**REQUIRED WORK:** Could you transcribe all of the text in the data below, keeping each line word for word? Leave the pictures out of your answer.
-- MATERIAL FOR THIS TASK follows --
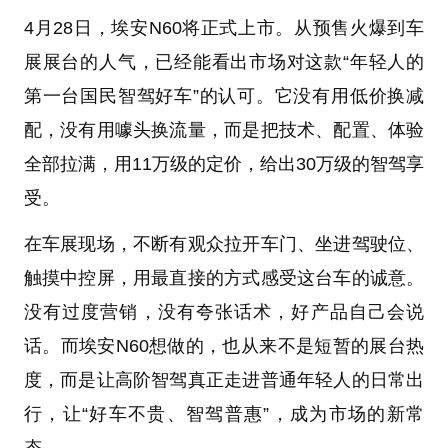
4月28日，埃安N60将正式上市。从预售火爆到车
展展台的人气，已经能看出市场对这款“年轻人的
第一台国民智驾好车”的认可。它没有用低价换减
配，没有用噱头换流量，而是把技术、配置、体验
全部拉满，用11万级的定价，给出30万级的智驾享
受。
在车展现场，不断有观众拉开车门、坐进驾驶位、
触摸中控屏，用最直接的方式感受这台车的诚意。
没有过度营销，没有夸张话术，好产品自己会说
话。而埃安N60想做的，也从来不是短暂的展台热
度，而是让高阶智驾真正走进普通年轻人的日常出
行，让“好车不贵、智驾普惠”，成为市场的新常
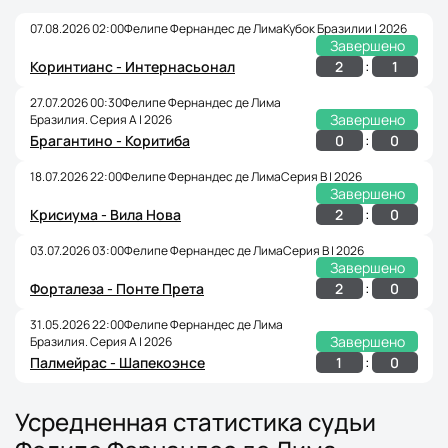
07.08.2026 02:00
Фелипе Фернандес де Лима
Кубок Бразилии | 2026
Завершено
:
2
1
Коринтианс - Интернасьонал
27.07.2026 00:30
Фелипе Фернандес де Лима
Завершено
Бразилия. Серия А | 2026
:
0
0
Брагантино - Коритиба
18.07.2026 22:00
Фелипе Фернандес де Лима
Серия B | 2026
Завершено
:
2
0
Крисиума - Вила Нова
03.07.2026 03:00
Фелипе Фернандес де Лима
Серия B | 2026
Завершено
:
2
0
Форталеза - Понте Прета
31.05.2026 22:00
Фелипе Фернандес де Лима
Завершено
Бразилия. Серия А | 2026
:
1
0
Палмейрас - Шапекоэнсе
Усредненная статистика судьи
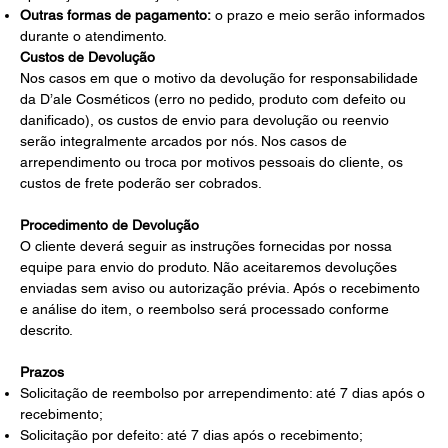
Outras formas de pagamento:
o prazo e meio serão informados
durante o atendimento.
Custos de Devolução
Nos casos em que o motivo da devolução for responsabilidade
da D’ale Cosméticos (erro no pedido, produto com defeito ou
danificado), os custos de envio para devolução ou reenvio
serão integralmente arcados por nós. Nos casos de
arrependimento ou troca por motivos pessoais do cliente, os
custos de frete poderão ser cobrados.
Procedimento de Devolução
O cliente deverá seguir as instruções fornecidas por nossa
equipe para envio do produto. Não aceitaremos devoluções
enviadas sem aviso ou autorização prévia. Após o recebimento
e análise do item, o reembolso será processado conforme
descrito.
Prazos
Solicitação de reembolso por arrependimento: até 7 dias após o
recebimento;
Solicitação por defeito: até 7 dias após o recebimento;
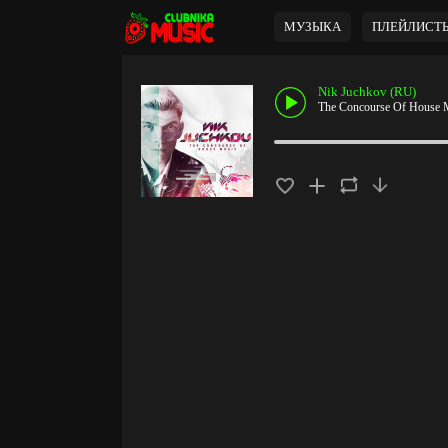
МУЗЫКА
ПЛЕЙЛИСТ
Nik Juchkov (RU)
The Concourse Of House M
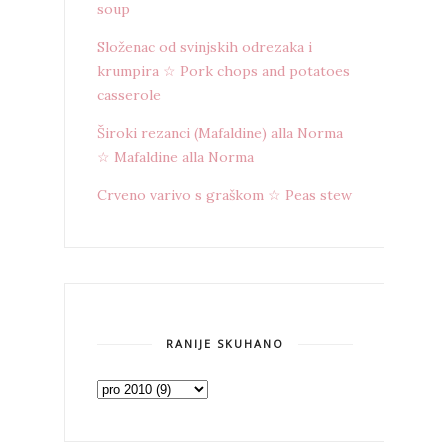
soup
Složenac od svinjskih odrezaka i
krumpira ☆ Pork chops and potatoes
casserole
Široki rezanci (Mafaldine) alla Norma
☆ Mafaldine alla Norma
Crveno varivo s graškom ☆ Peas stew
RANIJE SKUHANO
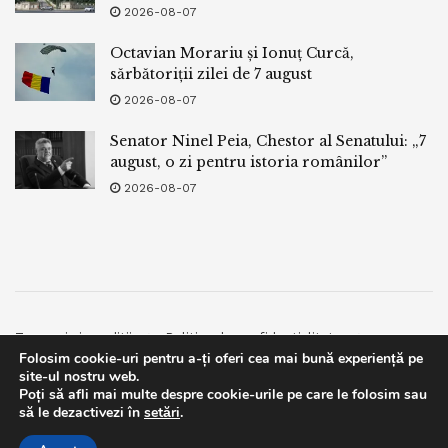
2026-08-07
Octavian Morariu și Ionuț Curcă,
sărbătoriții zilei de 7 august
2026-08-07
Senator Ninel Peia, Chestor al Senatului: „7
august, o zi pentru istoria românilor”
2026-08-07
Termeni si conditii
Politica de confidentialitate
Folosim cookie-uri pentru a-ți oferi cea mai bună experiență pe
Facebook
Contact
site-ul nostru web.
Poți să afli mai multe despre cookie-urile pe care le folosim sau
© 2019
bpnews
- Business & Politics News
bpnews
.
This website uses GDPR cookies. By continuing to use this
să le dezactivezi în
setări
.
website you are giving consent to cookies being used. Visit our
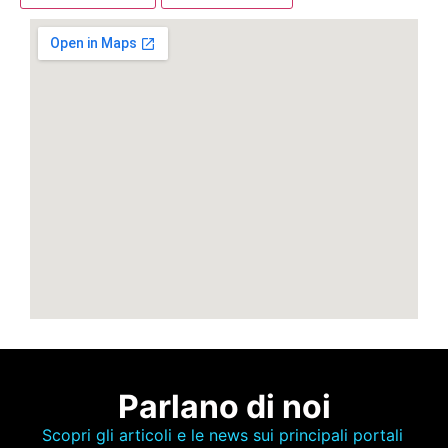
Parlano di noi
Scopri gli articoli e le news sui principali portali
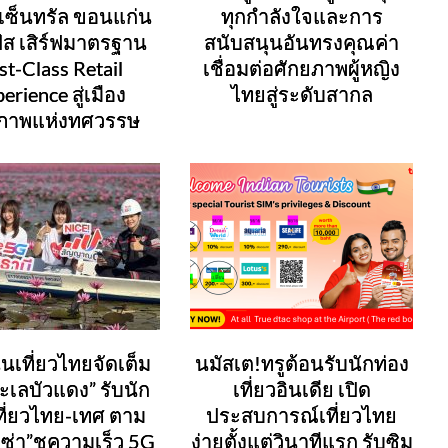
เซ็นทรัล ขอนแก่น
ทุกกำลังใจและการ
ส เสิร์ฟมาตรฐาน
สนับสนุนอันทรงคุณค่า
st-Class Retail
เชื่อมต่อศักยภาพผู้หญิง
erience สู่เมือง
ไทยสู่ระดับสากล
ยภาพแห่งทศวรรษ
ุนเที่ยวไทยจัดเต็ม
นมัสเต!ทรูต้อนรับนักท่อง
ะเลบัวแดง” รับนัก
เที่ยวอินเดีย เปิด
ที่ยวไทย-เทศ ตาม
ประสบการณ์เที่ยวไทย
ิซ่า”ชูความเร็ว 5G
ง่ายตั้งแต่วินาทีแรก รับซิม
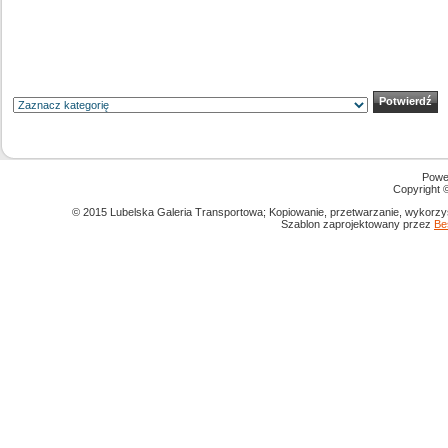
Powe
Copyright
© 2015 Lubelska Galeria Transportowa; Kopiowanie, przetwarzanie, wykorzys
Szablon zaprojektowany przez
Be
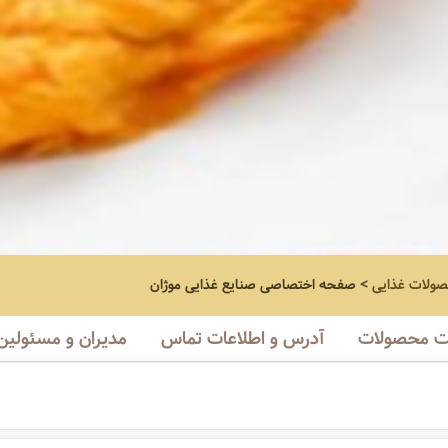
صولات غذایی
>
صفحه اختصاصی
صنایع غذایی موژان
 محصولات
آدرس و اطلاعات تماس
مدیران و مسئولین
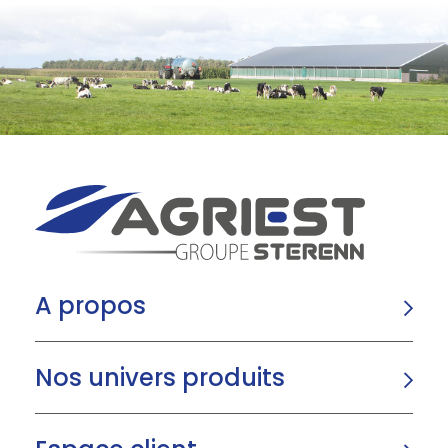
A propos
Nos univers produits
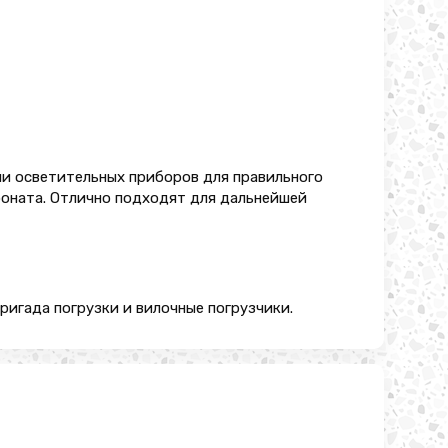
и осветительных приборов для правильного
боната. Отлично подходят для дальнейшей
бригада погрузки и вилочные погрузчики.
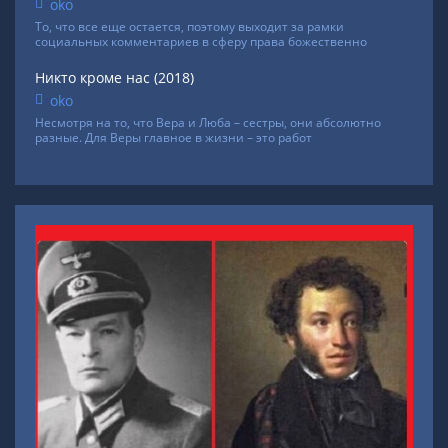
oko
То, что все еще остается, поэтому выходит за рамки
социальных комментариев в сферу права божественно
Никто кроме нас (2018)
oko
Несмотря на то, что Вера и Люба – сестры, они абсолютно
разные. Для Веры главное в жизни – это работ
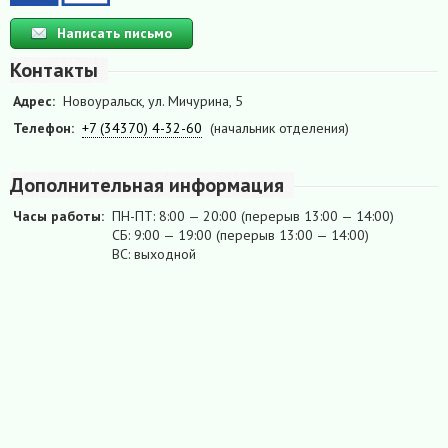
Написать письмо
Контакты
Адрес:
Новоуральск, ул. Мичурина, 5
Телефон:
+7 (34370) 4-32-60
(начальник отделения)
Дополнительная информация
Часы работы:
ПН-ПТ: 8:00 — 20:00 (перерыв 13:00 — 14:00)
СБ: 9:00 — 19:00 (перерыв 13:00 — 14:00)
ВС: выходной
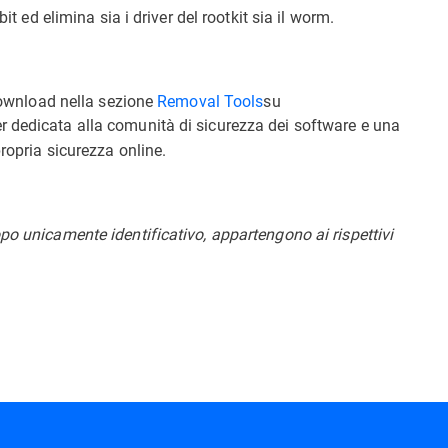
it ed elimina sia i driver del rootkit sia il worm.
 download nella sezione
Removal Tools
su
der dedicata alla comunità di sicurezza dei software e una
propria sicurezza online.
po unicamente identificativo, appartengono ai rispettivi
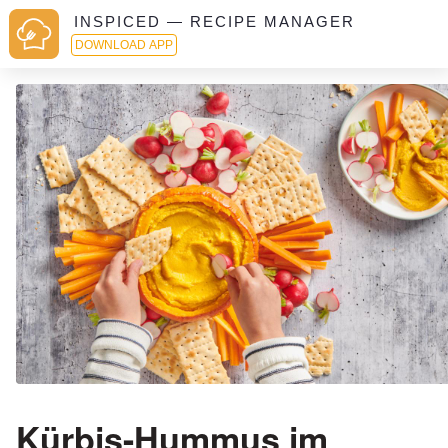
INSPICED — RECIPE MANAGER
DOWNLOAD APP
Kürbis-Hummus im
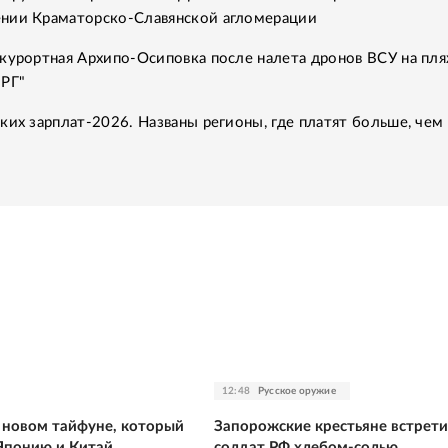
нии Краматорско-Славянской агломерации
курортная Архипо-Осиповка после налета дронов ВСУ на пля
"РГ"
ких зарплат-2026. Названы регионы, где платят больше, чем 
12:48
Русское оружие
о новом тайфуне, который
Запорожские крестьяне встрет
Японию и Китай
солдат РФ хлебом-солью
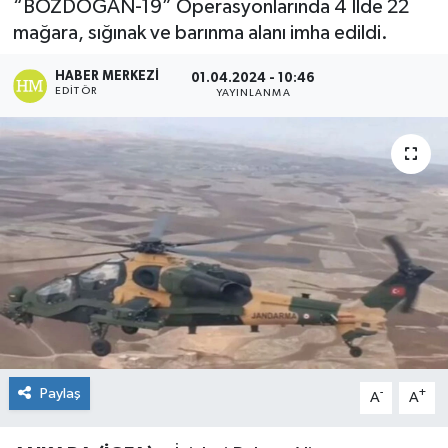
“BOZDOĞAN-19” Operasyonlarında 4 İlde 22
mağara, sığınak ve barınma alanı imha edildi.
HABER MERKEZI
01.04.2024 - 10:46
EDITÖR
YAYINLANMA
Paylaş
-
+
A
A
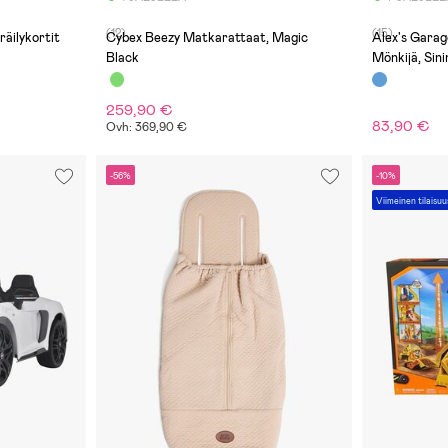
(12)
(15)
räilykortit
Cybex Beezy Matkarattaat, Magic
Alex's Gara
Black
Mönkijä, Sin
259,90 €
83,90 €
Ovh: 369,90 €
-56%
-10%
Viimeinen tilaisuu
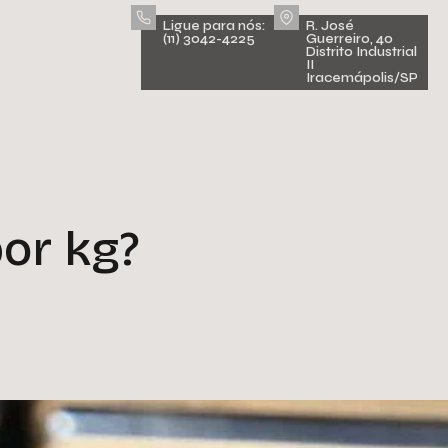
Ligue para nós:
R. José
(11) 3042-4225
Guerreiro, 40
Distrito Industrial
II
Iracemápolis/SP
por kg?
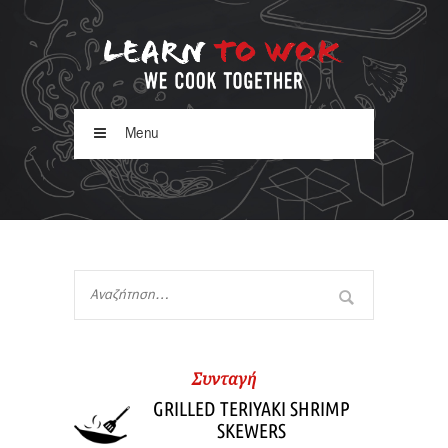
Menu
Συνταγή
GRILLED TERIYAKI SHRIMP
SKEWERS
-- MATERIAL FOR THIS TASK concluded --
**EXERCISE RESPONSE:**
4月28日，埃安N60将正式上市。从预售火爆到车
展展台的人气，已经能看出市场对这款“年轻人的
第一台国民智驾好车”的认可。它没有用低价换减
配，没有用噱头换流量，而是把技术、配置、体验
全部拉满，用11万级的定价，给出30万级的智驾享
受。
在车展现场，不断有观众拉开车门、坐进驾驶位、
触摸中控屏，用最直接的方式感受这台车的诚意。
没有过度营销，没有夸张话术，好产品自己会说
话。而埃安N60想做的，也从来不是短暂的展台热
度，而是让高阶智驾真正走进普通年轻人的日常出
行，让“好车不贵、智驾普惠”，成为市场的新常
07.08.2026 02:00
Фелипе Фернандес де Лима
Кубок Бразилии | 2026
Завершено
:
2
1
Коринтианс - Интернасьонал
27.07.2026 00:30
Фелипе Фернандес де Лима
Завершено
Бразилия. Серия А | 2026
:
0
0
Брагантино - Коритиба
18.07.2026 22:00
Фелипе Фернандес де Лима
Серия B | 2026
Завершено
:
2
0
Крисиума - Вила Нова
03.07.2026 03:00
Фелипе Фернандес де Лима
Серия B | 2026
Завершено
:
2
0
Форталеза - Понте Прета
31.05.2026 22:00
Фелипе Фернандес де Лима
Завершено
Бразилия. Серия А | 2026
:
1
0
Палмейрас - Шапекоэнсе
Усредненная статистика судьи
Outras formas de pagamento:
o prazo e meio serão informados
durante o atendimento.
Custos de Devolução
Nos casos em que o motivo da devolução for responsabilidade
da D’ale Cosméticos (erro no pedido, produto com defeito ou
danificado), os custos de envio para devolução ou reenvio
serão integralmente arcados por nós. Nos casos de
arrependimento ou troca por motivos pessoais do cliente, os
custos de frete poderão ser cobrados.
Procedimento de Devolução
O cliente deverá seguir as instruções fornecidas por nossa
equipe para envio do produto. Não aceitaremos devoluções
enviadas sem aviso ou autorização prévia. Após o recebimento
e análise do item, o reembolso será processado conforme
descrito.
Prazos
Solicitação de reembolso por arrependimento: até 7 dias após o
recebimento;
Solicitação por defeito: até 7 dias após o recebimento;
МУЗЫКА
ПЛЕЙЛИСТ
Nik Juchkov (RU)
The Concourse Of House M
soup
Složenac od svinjskih odrezaka i
krumpira ☆ Pork chops and potatoes
casserole
Široki rezanci (Mafaldine) alla Norma
☆ Mafaldine alla Norma
Crveno varivo s graškom ☆ Peas stew
RANIJE SKUHANO
2026-08-07
Octavian Morariu și Ionuț Curcă,
sărbătoriții zilei de 7 august
2026-08-07
Senator Ninel Peia, Chestor al Senatului: „7
august, o zi pentru istoria românilor”
2026-08-07
Termeni si conditii
Politica de confidentialitate
Folosim cookie-uri pentru a-ți oferi cea mai bună experiență pe
Facebook
Contact
site-ul nostru web.
Poți să afli mai multe despre cookie-urile pe care le folosim sau
© 2019
bpnews
- Business & Politics News
bpnews
.
This website uses GDPR cookies. By continuing to use this
să le dezactivezi în
setări
.
website you are giving consent to cookies being used. Visit our
Parlano di noi
Scopri gli articoli e le news sui principali portali
เซ็นทรัล ขอนแก่น
ทุกกำลังใจและการ
ส เสิร์ฟมาตรฐาน
สนับสนุนอันทรงคุณค่า
st-Class Retail
เชื่อมต่อศักยภาพผู้หญิง
erience สู่เมือง
ไทยสู่ระดับสากล
ยภาพแห่งทศวรรษ
ุนเที่ยวไทยจัดเต็ม
นมัสเต!ทรูต้อนรับนักท่อง
ะเลบัวแดง” รับนัก
เที่ยวอินเดีย เปิด
ที่ยวไทย-เทศ ตาม
ประสบการณ์เที่ยวไทย
ิซ่า”ชูความเร็ว 5G
ง่ายตั้งแต่วินาทีแรก รับซิม
Powe
Copyright
© 2015 Lubelska Galeria Transportowa; Kopiowanie, przetwarzanie, wykorzys
Szablon zaprojektowany przez
Be
صولات غذایی
>
صفحه اختصاصی
صنایع غذایی موژان
 محصولات
آدرس و اطلاعات تماس
مدیران و مسئولین
A propos
Nos univers produits
и осветительных приборов для правильного
боната. Отлично подходят для дальнейшей
бригада погрузки и вилочные погрузчики.
oko
То, что все еще остается, поэтому выходит за рамки
социальных комментариев в сферу права божественно
Никто кроме нас (2018)
oko
Несмотря на то, что Вера и Люба – сестры, они абсолютно
разные. Для Веры главное в жизни – это работ
Написать письмо
Контакты
Адрес:
Новоуральск, ул. Мичурина, 5
Телефон:
+7 (34370) 4-32-60
(начальник отделения)
Дополнительная информация
Часы работы:
ПН-ПТ: 8:00 — 20:00 (перерыв 13:00 — 14:00)
СБ: 9:00 — 19:00 (перерыв 13:00 — 14:00)
ВС: выходной
it ed elimina sia i driver del rootkit sia il worm.
 download nella sezione
Removal Tools
su
der dedicata alla comunità di sicurezza dei software e una
propria sicurezza online.
po unicamente identificativo, appartengono ai rispettivi
INSPICED — RECIPE MANAGER
DOWNLOAD APP
Kürbis-Hummus im
нии Краматорско-Славянской агломерации
курортная Архипо-Осиповка после налета дронов ВСУ на пля
"РГ"
ких зарплат-2026. Названы регионы, где платят больше, чем 
12:48
Русское оружие
о новом тайфуне, который
Запорожские крестьяне встрет
Японию и Китай
солдат РФ хлебом-солью
“BOZDOĞAN-19” Operasyonlarında 4 İlde 22
mağara, sığınak ve barınma alanı imha edildi.
HABER MERKEZI
01.04.2024 - 10:46
EDITÖR
YAYINLANMA
Paylaş
-
+
A
A
(12)
(15)
räilykortit
Cybex Beezy Matkarattaat, Magic
Alex's Gara
Black
Mönkijä, Sin
259,90 €
83,90 €
Ovh: 369,90 €
-56%
-10%
Viimeinen tilaisuu
Ligue para nós:
R. José
(11) 3042-4225
Guerreiro, 40
Distrito Industrial
II
Iracemápolis/SP
por kg?
Menu
Συνταγή
GRILLED TERIYAKI SHRIMP
SKEWERS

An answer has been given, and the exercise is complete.